Several South African universities have once again been under pressure from students who have raised several concerns around funding through demonstrations, as was the case at UJ, when some students demonstrated in the streets around the campuses. The University’s academic programme continued as planned/scheduled as the first term is largely online.

University spokesperson Herman Esterhuizen told GroundUp, “The University’s academic programme continued as planned/scheduled as the first term is largely online. The University is mindful of the concerns raised by the students and is making every effort to provide support, within the limited fiscal environment. The UJ Council also granted permission for NSFAS eligible first time entering students to register without paying the required registration fee, this year. We are assisting these students with this process. Currently, we have progressed very well with registrations and, to date, have registered more than 10,500 students, which represents over 97% of the planned 10,871 new undergraduate first year students.”

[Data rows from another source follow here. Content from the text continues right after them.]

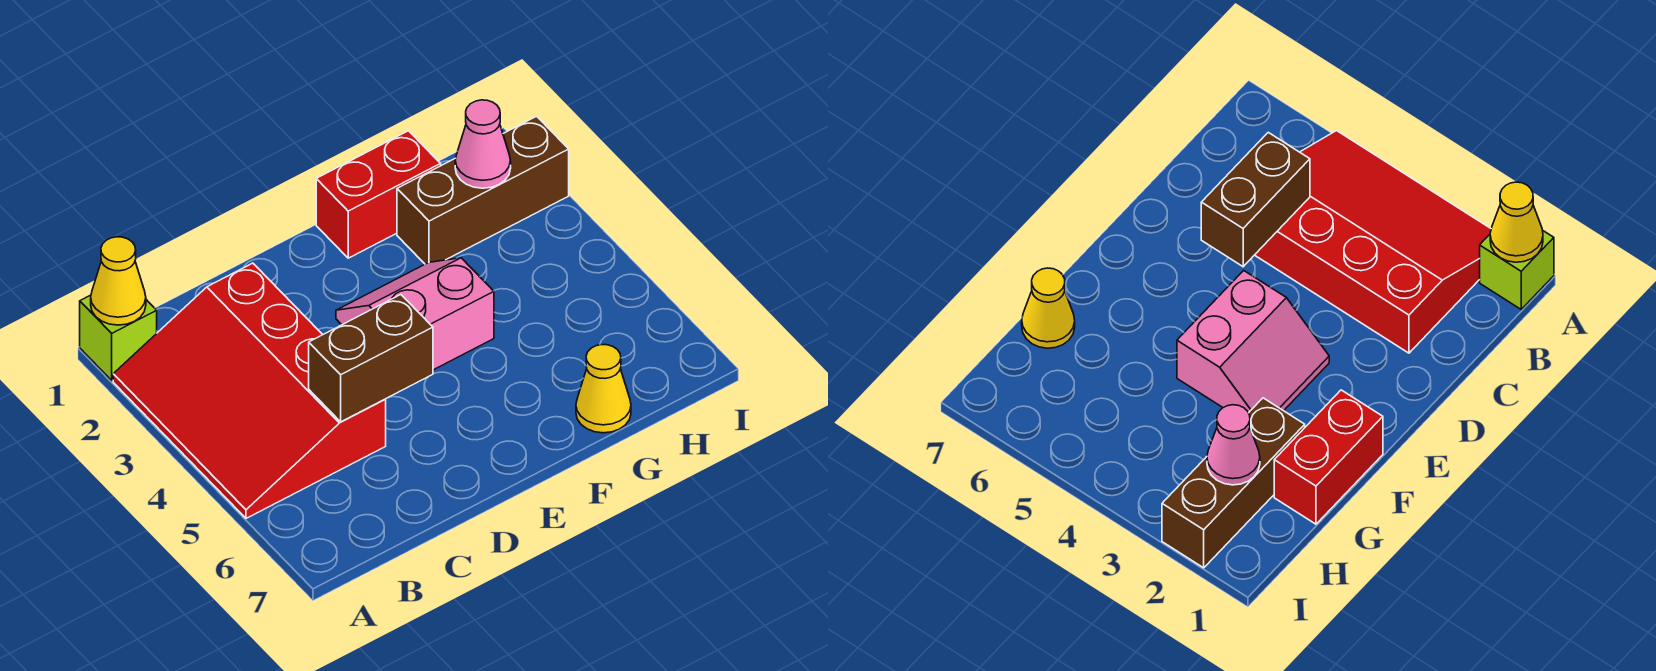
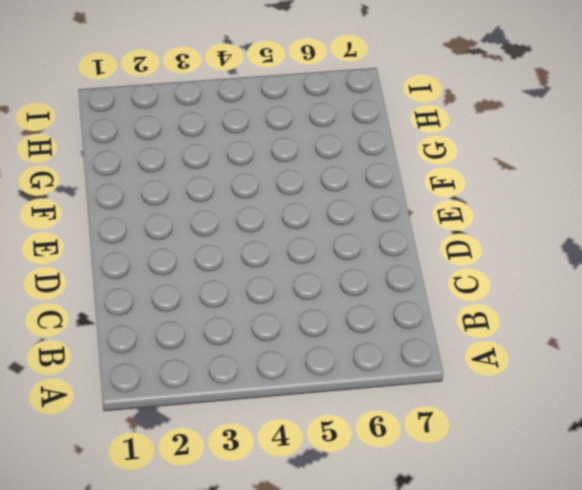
none -> lime 1x1 brick [80,295,157,380]
none -> red 3x4 slope [113,263,386,518]

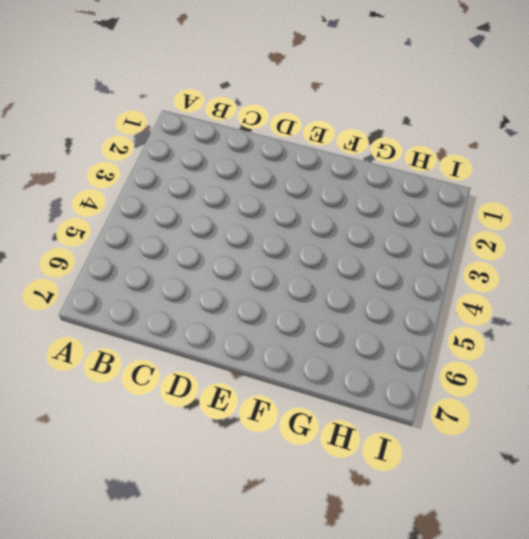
none -> lime 1x1 brick [80,295,157,380]
none -> red 3x4 slope [113,263,386,518]

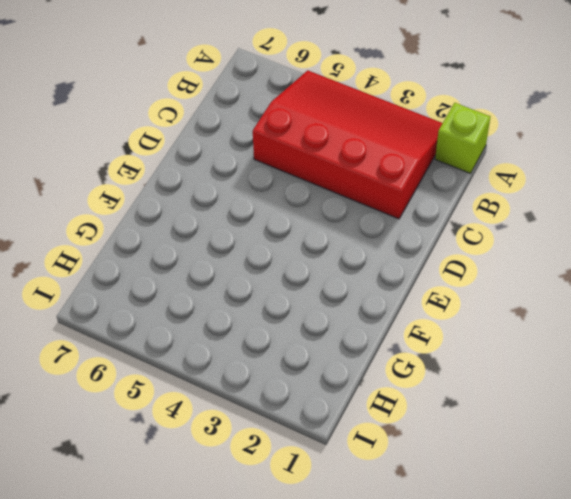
none -> pink 2x2 slope [336,258,494,370]
none -> red 1x2 brick [316,131,441,258]

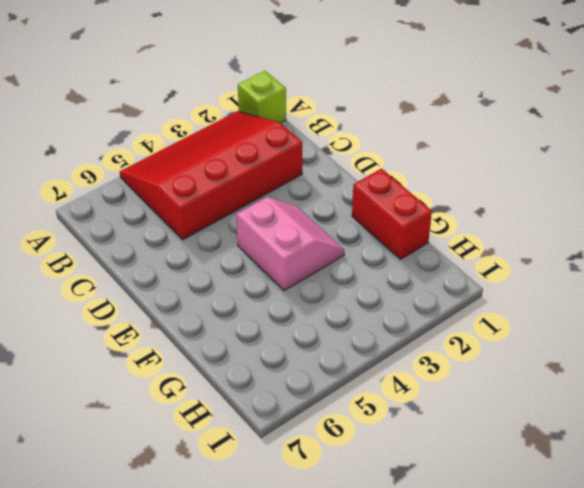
none -> brown 1x3 brick [397,116,569,264]
none -> yellow 1x1 cone [576,345,631,433]

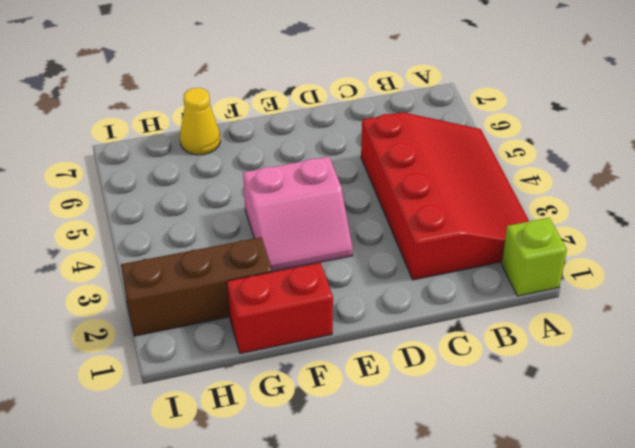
none -> yellow 1x1 cone [91,237,146,325]
none -> brown 1x2 brick [309,295,433,422]

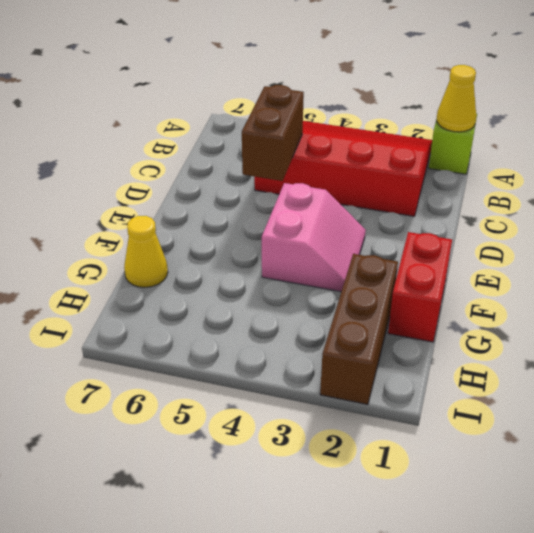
none -> pink 1x1 cone [455,100,511,188]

He said: “A total of 2,532 NSFAS eligible students have registered and we continue with our efforts to assist those who have not. For the interim period, the University has granted the fully admitted but not yet registered students access to our [online] learning system.”

Students block entrances to Nelson Mandela University

Students block a road on the South campus of Nelson Mandela University. Photo: Joseph Chirume.

Nelson Mandela University in Gqeberha was shut down on Monday. Led by the EFF, students barricaded all entrances to the institution from early in the morning.

The students divided themselves into small groups to guard the entrances ensuring no vehicles could access the university. Protesters said they wanted to remain in small groups to maintain physical distancing.

Siphosethu Loli of the EFF said the university was blocking students from registering before they cleared arrears from the previous academic year.

“We have listed non-negotiable demands to the institution. We are demanding a written response because we have been in several engagements with them but there is no progress so this time around they must respond to us in writing.”

“We are demanding the scrapping of historic debt and free registration. There should be no academic financial exclusion. They must provide data and laptops especially to first year students. … It will be futile to continue this term because there will be no students … There is a huge number of students who have not been registered.”

A student who completed a diploma in Information Technology said the university was barring him from registering for an advanced diploma because he owes R1,300.

“I am even shocked how I accumulated that debt when everything was funded by NSFAS,” he said.

Update

A joint statement by Nelson Mandela University Management and the SRC on the outcome their meeting said agreement was reached on a number of issues:

Since Nzimande’s announcement of additional funding for NSFAS, more than 18,000 students have been given NSFAS funding status, with more than 4,500 students registered at the Universityon the weekend.

The university’s admissions office is working to finalise about 2,000 “change of mind” applications from admitted students whose final matric results did not qualify them for their desired first choice.

The university is now in the process of clearing all academically deserving, but financially needy students, who meet the concessions criteria, for registration upon signing an Acknowledgement of Debt form.

The university is poised for a staggered start to the academic year. More formal academic work will begin from Tuesday, 23 March 2021, onwards.

“Senate decided that there will be no automatic academic exclusions. Students who would otherwise be excluded based on their academic performance will be allowed to return, and will participate in a programme to support them in their academic journeys,” the statement said.

“Mandela University is mindful of not only the prevailing funding challenges nationally, but also the impact of the coronavirus pandemic on students and their academic performance in the past year. The University remains resolute in its efforts towards student access for success, while also working to ensure the continued financial sustainability of the institution,” said the statement.